Extract every one of the following lines verbatim, leaving the pictures out of your answer.

((

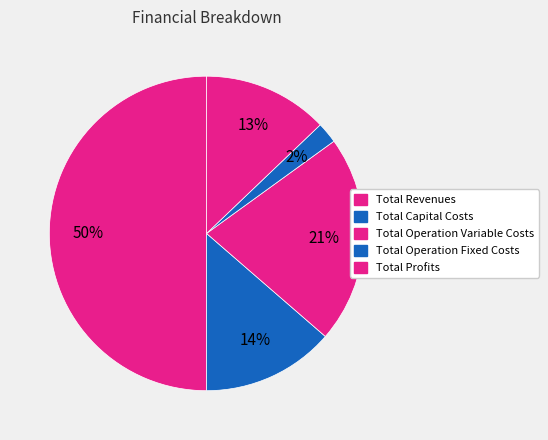

To the nearest percent, what portion does Total Revenues represent?

50%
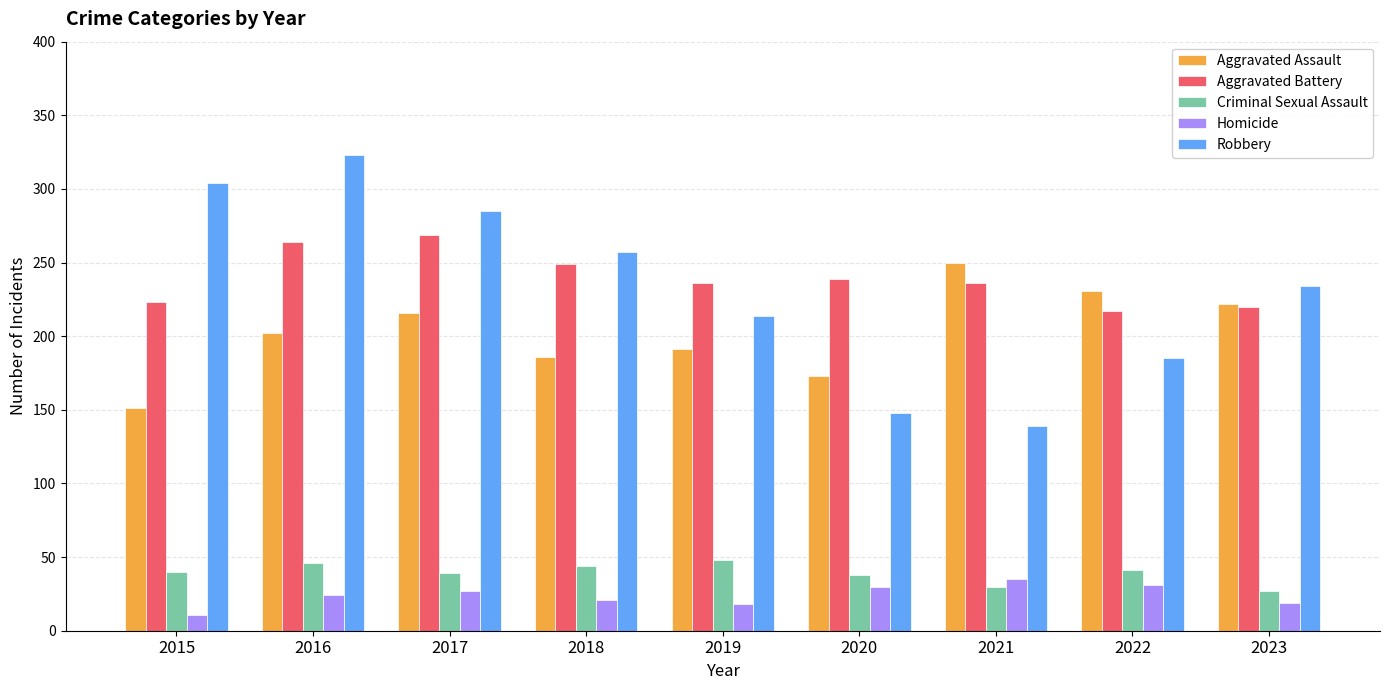

Which series changed the most between 2015 and 2019?

Robbery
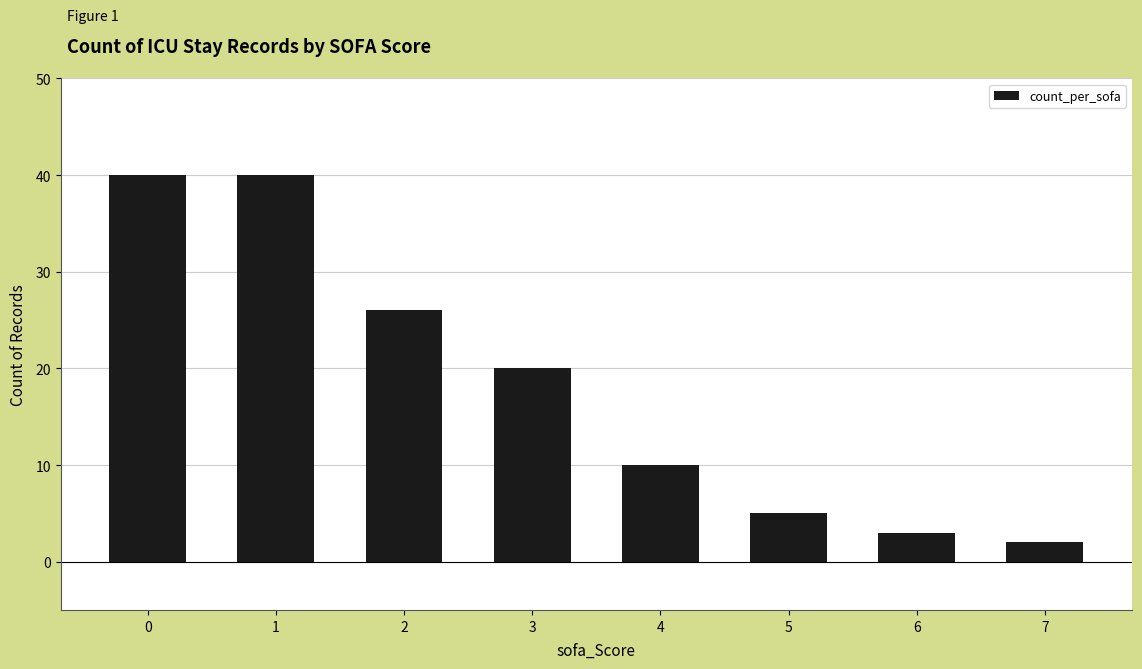

How many bars are there in total?

8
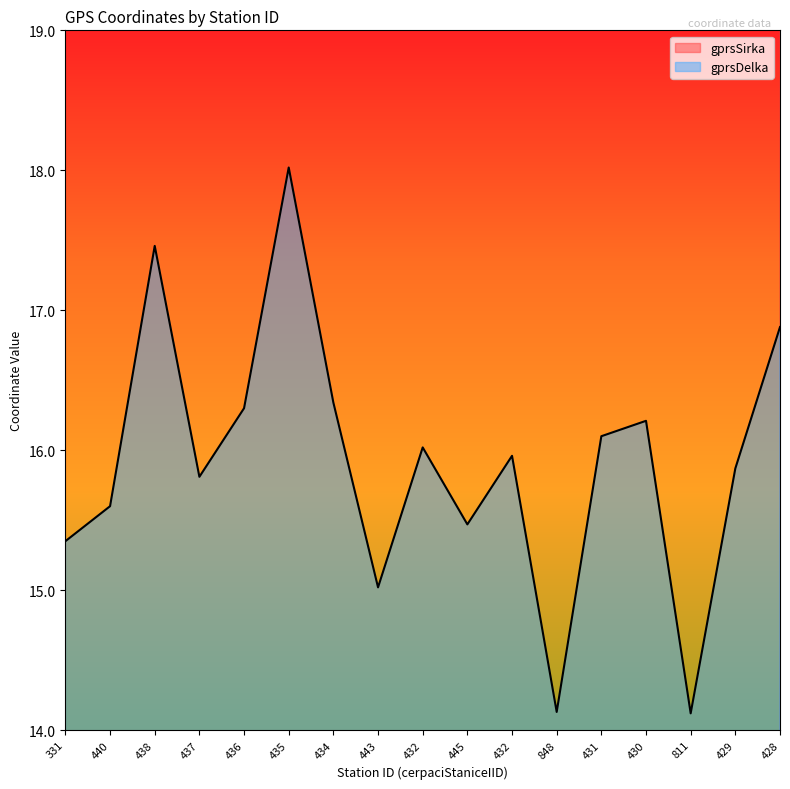

What is the total value across all series at 429?

65.3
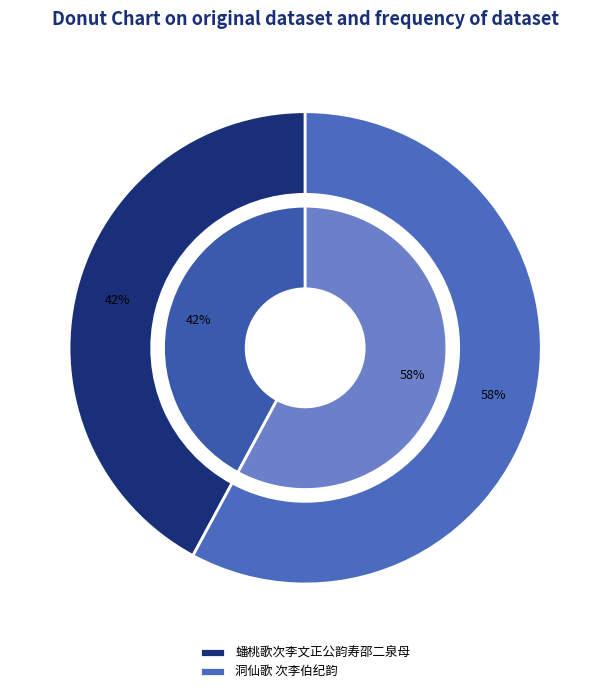

What percentage is NOT represented by 蟠桃歌次李文正公韵寿邵二泉母?

57.9%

))

### [EXERCISE RESPONSE]
To the nearest percent, what portion does Total Revenues represent?

50%

Which series changed the most between 2015 and 2019?

Robbery

How many bars are there in total?

8

What is the total value across all series at 429?

65.3

What percentage is NOT represented by 蟠桃歌次李文正公韵寿邵二泉母?

57.9%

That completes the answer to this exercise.